The Breading (Breading Station)

  • 1/2 cup All-purpose flour (for dredging)
  • 2 Large eggs (beaten with 1 tsp of oil)
  • 1.5 cups Panko breadcrumbs (Japanese style)
  • 3 cups Neutral oil (vegetable, canola, or grapeseed for frying)

Serving and Garnish

  • 1/4 cup Tonkatsu sauce (or a mixture of ketchup and Worcestershire)
  • 2 cups Green cabbage (shredded very thinly)
  • 1 Lemon (cut into wedges)
  • 1 sprig Parsley (for garnish)

👨‍🍳 Instructions

  1. 1

    In a large skillet over medium-low heat, melt the 4 tablespoons of butter. Add the finely minced onion and sauté for 5-7 minutes until translucent and soft, but not browned.

  2. 2

    Sprinkle the 1/2 cup of flour over the onions. Stir constantly with a wooden spoon or whisk for 2 minutes to cook out the raw flour taste, creating a smooth roux.

  3. 3

    Slowly pour in the milk, 1/4 cup at a time, whisking vigorously after each addition to ensure no lumps form. Once all milk is added, stir in the heavy cream.

  4. 4

    Continue cooking the sauce over medium heat, stirring constantly, until it becomes very thick and pulls away from the sides of the pan. It should be thicker than a standard gravy.

  5. 5

    Gently fold in the crab meat, salt, white pepper, and nutmeg. Taste and adjust seasoning if necessary. Remove from heat.

  6. 6

    Transfer the mixture to a shallow baking dish and spread it flat. Press plastic wrap directly onto the surface to prevent a skin from forming. Refrigerate for at least 2-3 hours (or overnight) until completely firm.

  7. 7

    Once the mixture is chilled and firm, divide it into 8-10 equal portions.
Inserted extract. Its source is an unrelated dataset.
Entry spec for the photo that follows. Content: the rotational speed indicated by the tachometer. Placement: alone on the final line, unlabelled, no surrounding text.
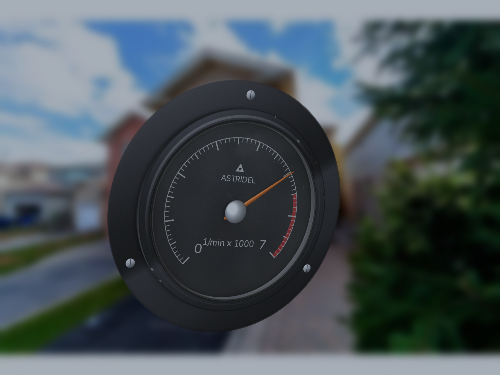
5000 rpm
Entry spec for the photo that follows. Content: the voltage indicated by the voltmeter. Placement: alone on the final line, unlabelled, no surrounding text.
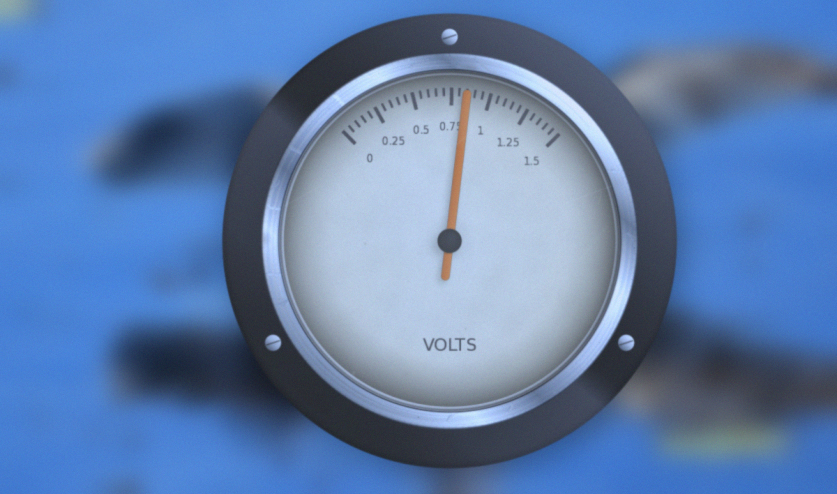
0.85 V
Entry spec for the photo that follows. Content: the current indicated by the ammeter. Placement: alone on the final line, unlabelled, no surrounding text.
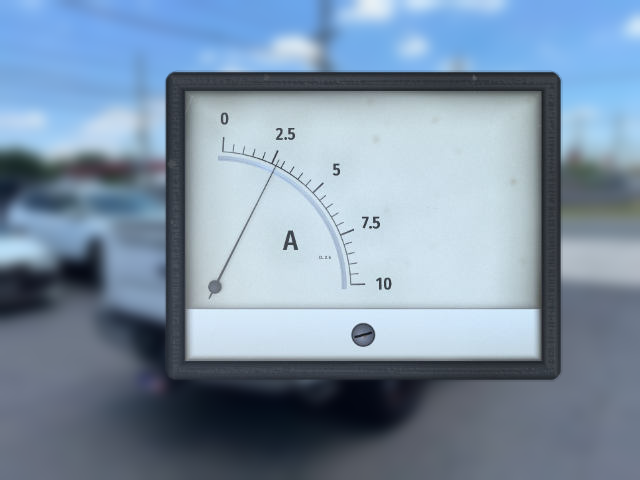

Lightly grease your hands with oil and shape each portion into an oval or cylinder.

  8. 8

    Prepare your breading station: one bowl with flour, one with the beaten egg/oil mixture, and one with panko breadcrumbs.

  9. 9

    Dredge each croquette in flour (shake off excess), dip into the egg wash, and finally coat thoroughly with panko, pressing gently so the crumbs adhere.

  10. 10

    Heat 2-3 inches of oil in a heavy-bottomed pot to 340°F (170°C). Use a thermometer for precision.

  11. 11

    Fry the croquettes in batches of 2 or 3. Do not overcrowd the pan. Fry for 2-3 minutes, turning occasionally, until the exterior is a deep golden brown.

  12. 12

    Carefully remove with a slotted spoon and drain on a wire rack or paper towels. Let rest for 2 minutes before serving so the interior sets slightly.

💡 Chef's Tips

The most common mistake is trying to shape the mixture while it is still warm; it MUST be ice-cold and firm. If your mixture feels too soft even after chilling, you can pop it in the freezer for 20 minutes before shaping. When frying, ensure the oil is at the correct temperature; if it's too low, the croquettes will absorb oil and burst. Handle the breaded croquettes gently, as the filling becomes liquid again very quickly once it hits the hot oil. For a more intense seafood flavor, you can add a teaspoon of lobster base or dashi powder to the bechamel.

🍽️ Serving Suggestions

Serve hot alongside a mountain of finely shredded raw cabbage for a refreshing crunch. Drizzle generously with Tonkatsu sauce or a homemade tartar sauce. Pair with a bowl of hot miso soup and steamed short-grain white rice for a complete meal. A chilled Japanese lager or a crisp dry Riesling cuts through the richness of the cream perfectly. Add a side of Japanese potato salad for the ultimate Yoshoku experience.